Breaking the Rules

There’s a shifting inside me. Years of self-preservation fighting against the new trust formed with the head shrink. I scrub my face with my hands, hoping it will help win the war, but it’s still hard as hell to open my mouth.

“My mom ran away from them. At least that’s what Carrie and Joe said. And she never brought them up to me. In fact, she said they were dead, and she was an only child.”

“So your mother lied to you.”

“She didn’t,” I snap.

“She didn’t?”

She did, and I feel fucking betrayed. A strangled sound leaves my throat, and I lean forward. I feel betrayed and angry and pissed. “My mother never lied to me.”

Never lied and never downplayed. Not when one of our dogs died. Not when Grandma was diagnosed with stage-four cancer and then when Papa died of a broken heart six months after she passed. Never did my mother try to make a situation less than what it was.

*

Hurt is a part of life, Noah, she said to me when she held my hand at the hospital the last time I saw my grandmother. I’m not doing you any favors by shielding you from it. Besides, it’s always better to be honest.

“Tell me about your mom,” Mrs. Collins says when the silence must irritate her.

“She talked to me in Spanish.” Even when it pissed me off. She was a Spanish professor, and she was determined that I’d be as fluent as she was. “And she laughed a lot.”

My throat swells, and grief pulls at me. “She’d poke her head into my bedroom at night and tell me she loved me.” When I was younger, I used to say it back. Then somewhere along the way, I stopped.

I could throttle the guy I was then. My mother was there, in my room, night after night, and I never said the words back. Fuck me.

What’s worse, Mom told me she loved me before I left that night and told me to wake her when I got in. The opportunity was there. I could have opened my damned mouth and told her what I can’t tell her now. But I didn’t. Instead, I failed her. I failed her in the worst way possible.

I clear my throat and tug at the collar of my shirt as too much heat has built up around me. Fuck this. Just fuck this. “Do you know if it’s true? Did Mom’s family misunderstand? Did they think that Carrie and Joe were adopting me, too?”

Did they think I was being taken care of, or did they purposely leave me to rot in foster care? That coil forever ready to spring inside me twists one more time, and it’s like I’m racing toward an explosion.

“Noah, why does it matter now?”

“It does.”

“Why?”

I scoot to the edge of my chair and have to force myself not to fly out of it. “Because! What if they wanted me? What if someone fucking wanted me, and the system screwed it up?”
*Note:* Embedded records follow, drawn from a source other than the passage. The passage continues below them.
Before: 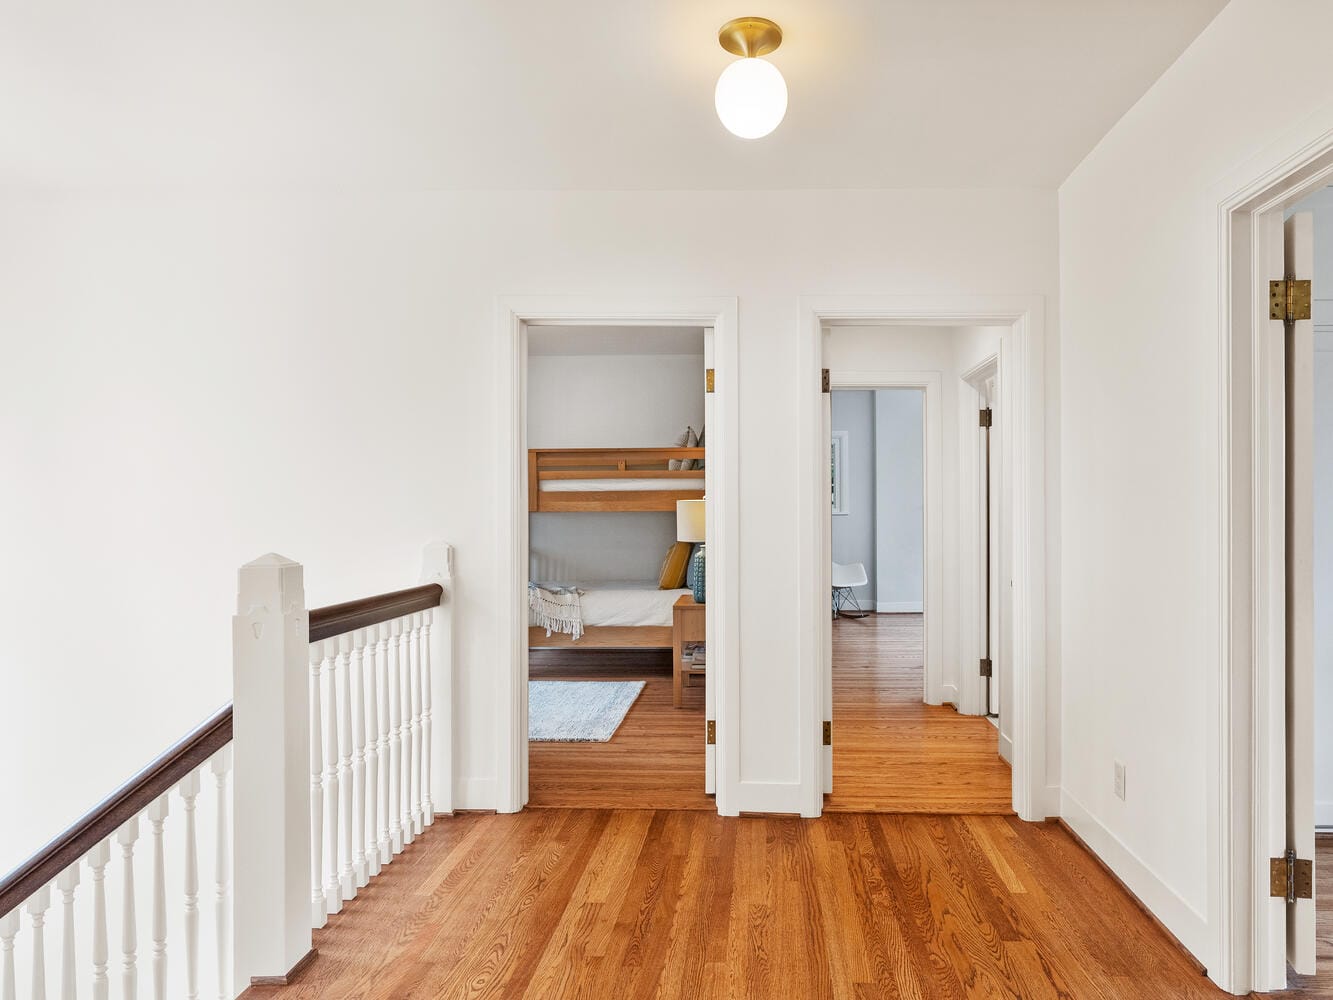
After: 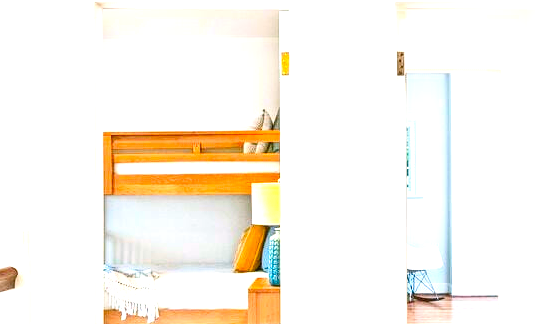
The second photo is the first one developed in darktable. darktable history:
crop: left 31.883%, top 31.768%, right 27.72%, bottom 35.808%
local contrast: highlights 27%, detail 130%
contrast brightness saturation: contrast 0.198, brightness 0.205, saturation 0.804
color balance rgb: power › luminance -7.965%, power › chroma 1.122%, power › hue 215.97°, perceptual saturation grading › global saturation 20%, perceptual saturation grading › highlights -25.446%, perceptual saturation grading › shadows 24.946%, perceptual brilliance grading › global brilliance 10.758%
exposure: black level correction 0, exposure 1.2 EV, compensate highlight preservation false
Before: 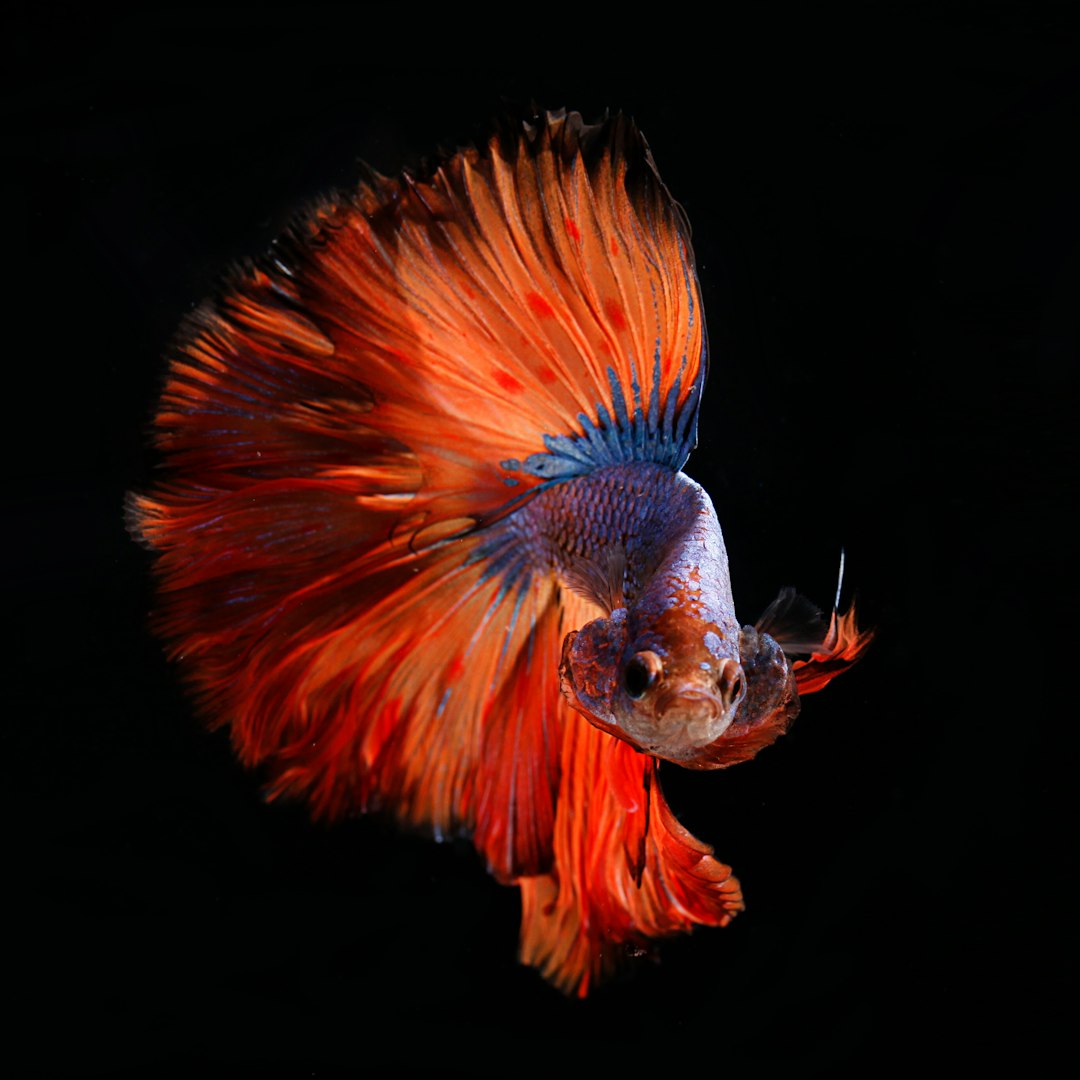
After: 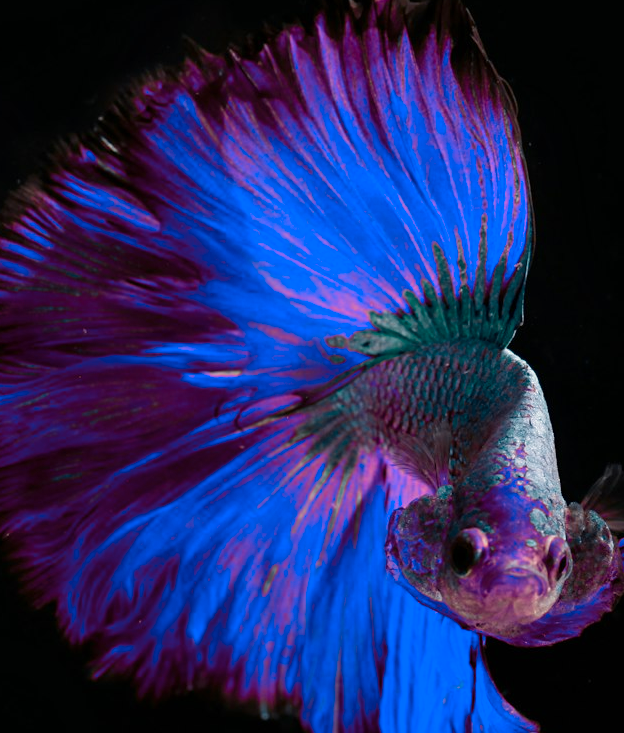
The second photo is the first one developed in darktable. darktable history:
crop: left 16.183%, top 11.44%, right 26.025%, bottom 20.671%
color zones: curves: ch0 [(0.826, 0.353)]; ch1 [(0.242, 0.647) (0.889, 0.342)]; ch2 [(0.246, 0.089) (0.969, 0.068)]
color correction: highlights b* 0.014
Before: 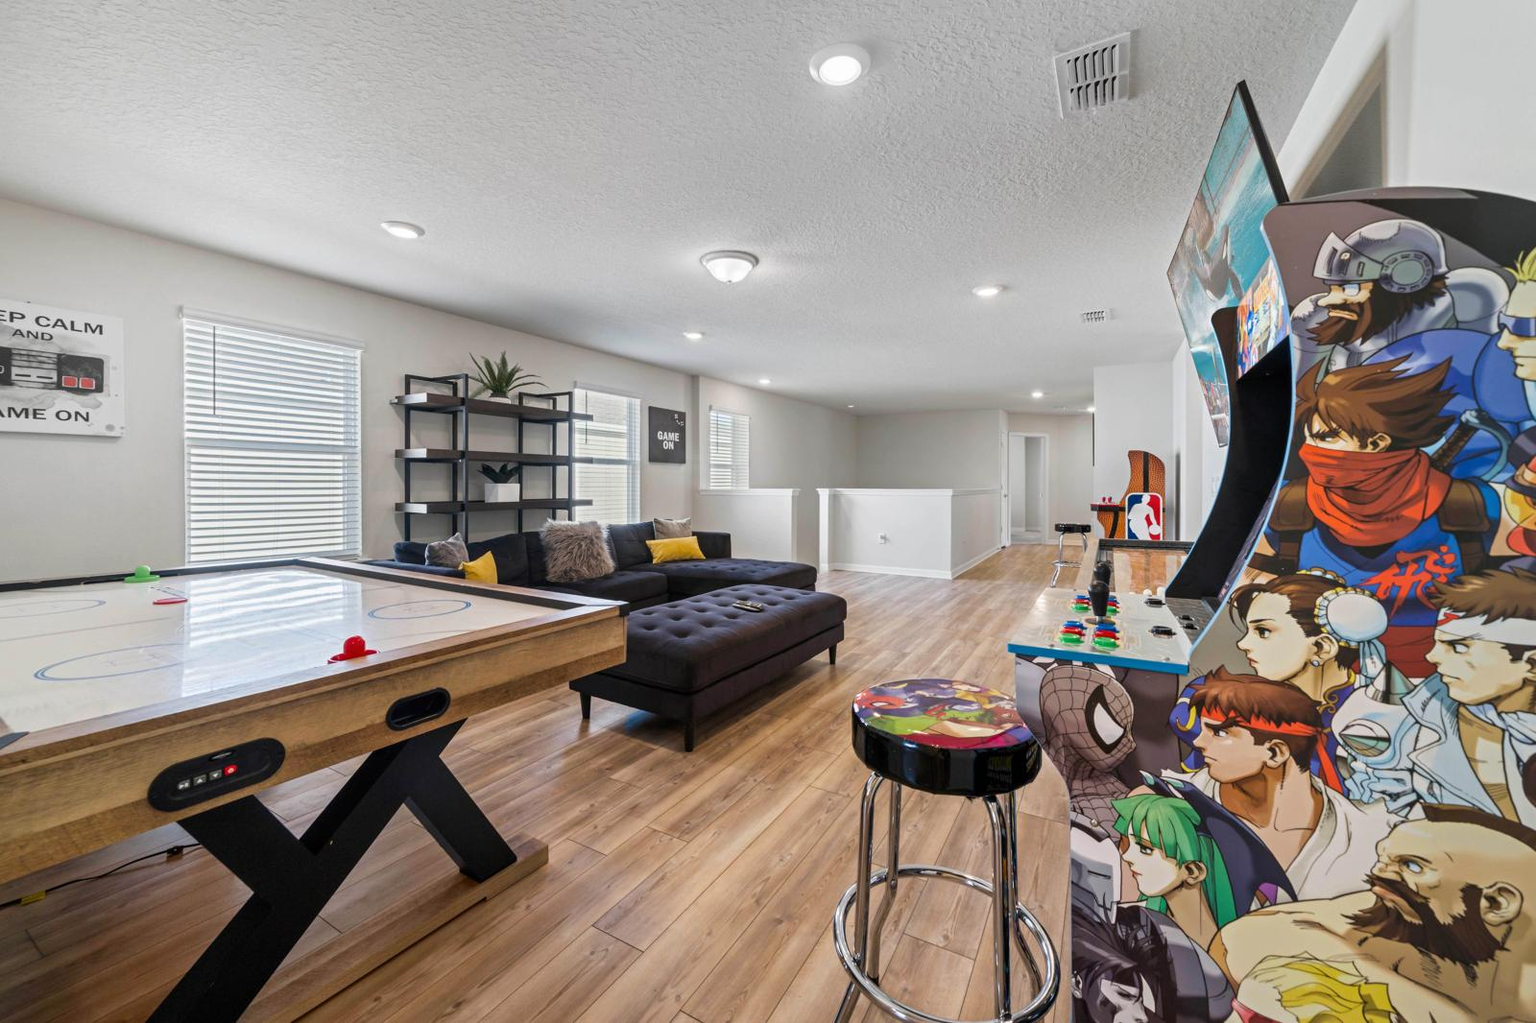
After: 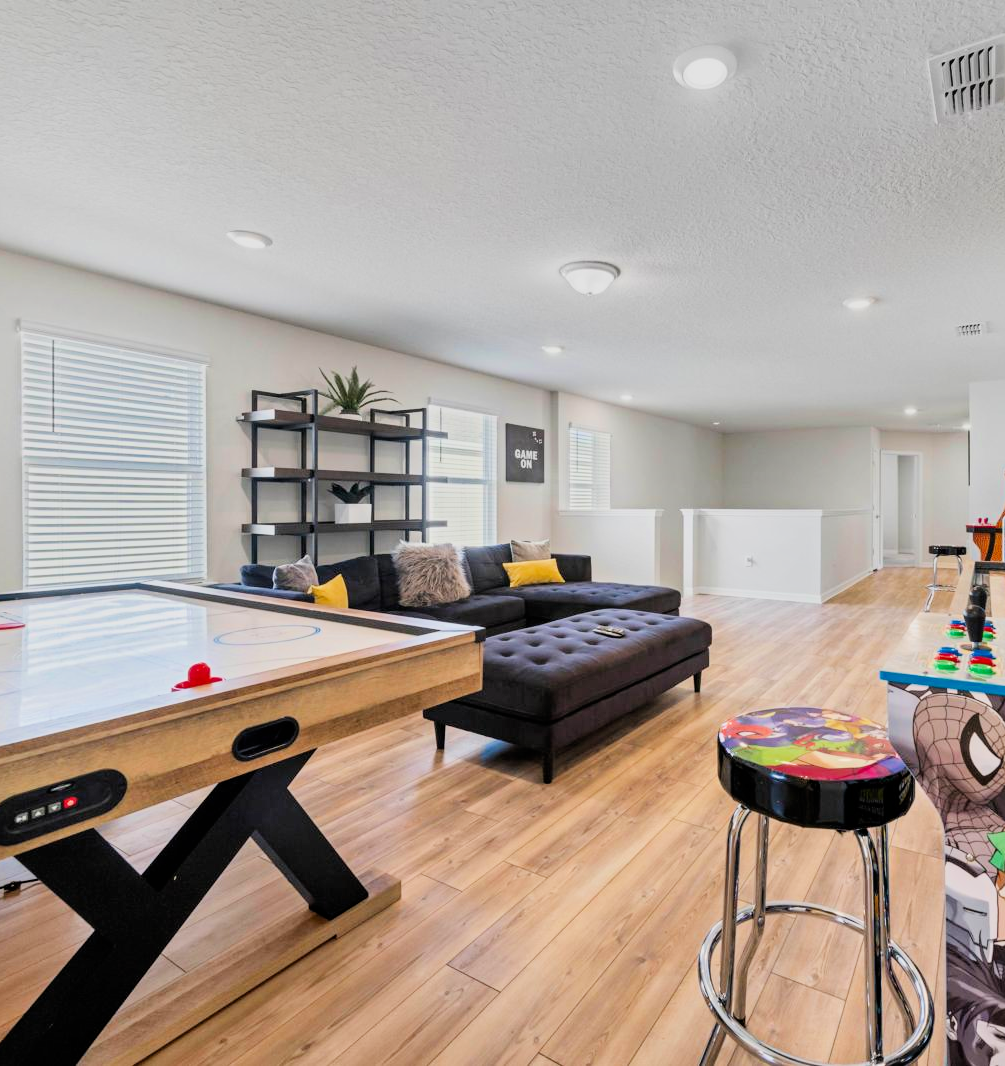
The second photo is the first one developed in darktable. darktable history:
shadows and highlights: low approximation 0.01, soften with gaussian
exposure: black level correction 0, exposure 1.1 EV, compensate exposure bias true, compensate highlight preservation false
filmic rgb: black relative exposure -7.15 EV, white relative exposure 5.36 EV, hardness 3.02, color science v6 (2022)
crop: left 10.644%, right 26.528%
The door to the business center clicks open, and Echo hesitates when she spots me, then Mrs. Collins, on the screen. Faster than a jackrabbit, Echo spins to leave, and I swivel the chair to catch her. “Don’t go.”

The relief of seeing Echo makes me feel like a man teetering on the edge of hell only to be brought back to life. With the dinner I bought her in her hands, Echo’s eyes flicker between me and her computer screen. “I can come back.”

“Echo,” Mrs. Collins says, and my girl’s shoulders roll forward like she got caught shoplifting.

“Yes?”

“We still have a Skype appointment next week, correct?”

“Yep.”

“Good. Do you mind giving me and Noah a few more minutes alone?”

The urge is to tell Mrs. Collins to fuck off. Instead, I nod, and Echo caresses my biceps in support before she leaves. When the door is shut, I turn back to Mrs. Collins. “You know I’m done, right?”

She points a finger at me. “Just a little more time.”

“One minute.”

“It’s okay to be mad at your mom.”

She’s wrong. “I’m not mad at her.”

I can’t be. That would be unforgiveable. Besides, if anyone had the right to be mad, it’d be Mom. She should be fucking pissed at me.

“We’ll discuss this next time.”

“There won’t be a next time.”

“Yes, there will.” She waves away my statement. “You paid me in advance. My departing thoughts are a word of caution.”

That gains my undivided attention.

“I understand your need to connect with surviving blood relatives, but before you do, I think it would be wise for you to understand why you’re reaching out to people your mother never mentioned. Maybe consider the options as to why your mom didn’t tell you about her family. Maybe think of what your expectations are before you reach out to them.”

“I don’t expect anything from them.”

“I have a feeling you do, but don’t realize it.”

“Is what Carrie and Joe said true? Are they awful human beings?”

“I don’t know the answer to that. I only know what Carrie and Joe have told me.”

Every single conversation and fight I’ve had with Echo about her mom crashes into my mind. The irony of the next question isn’t lost on me. “Is it possible they’ve changed?”

“People do change, but you know I don’t have the ability to answer that question as it pertains to your mother’s family.”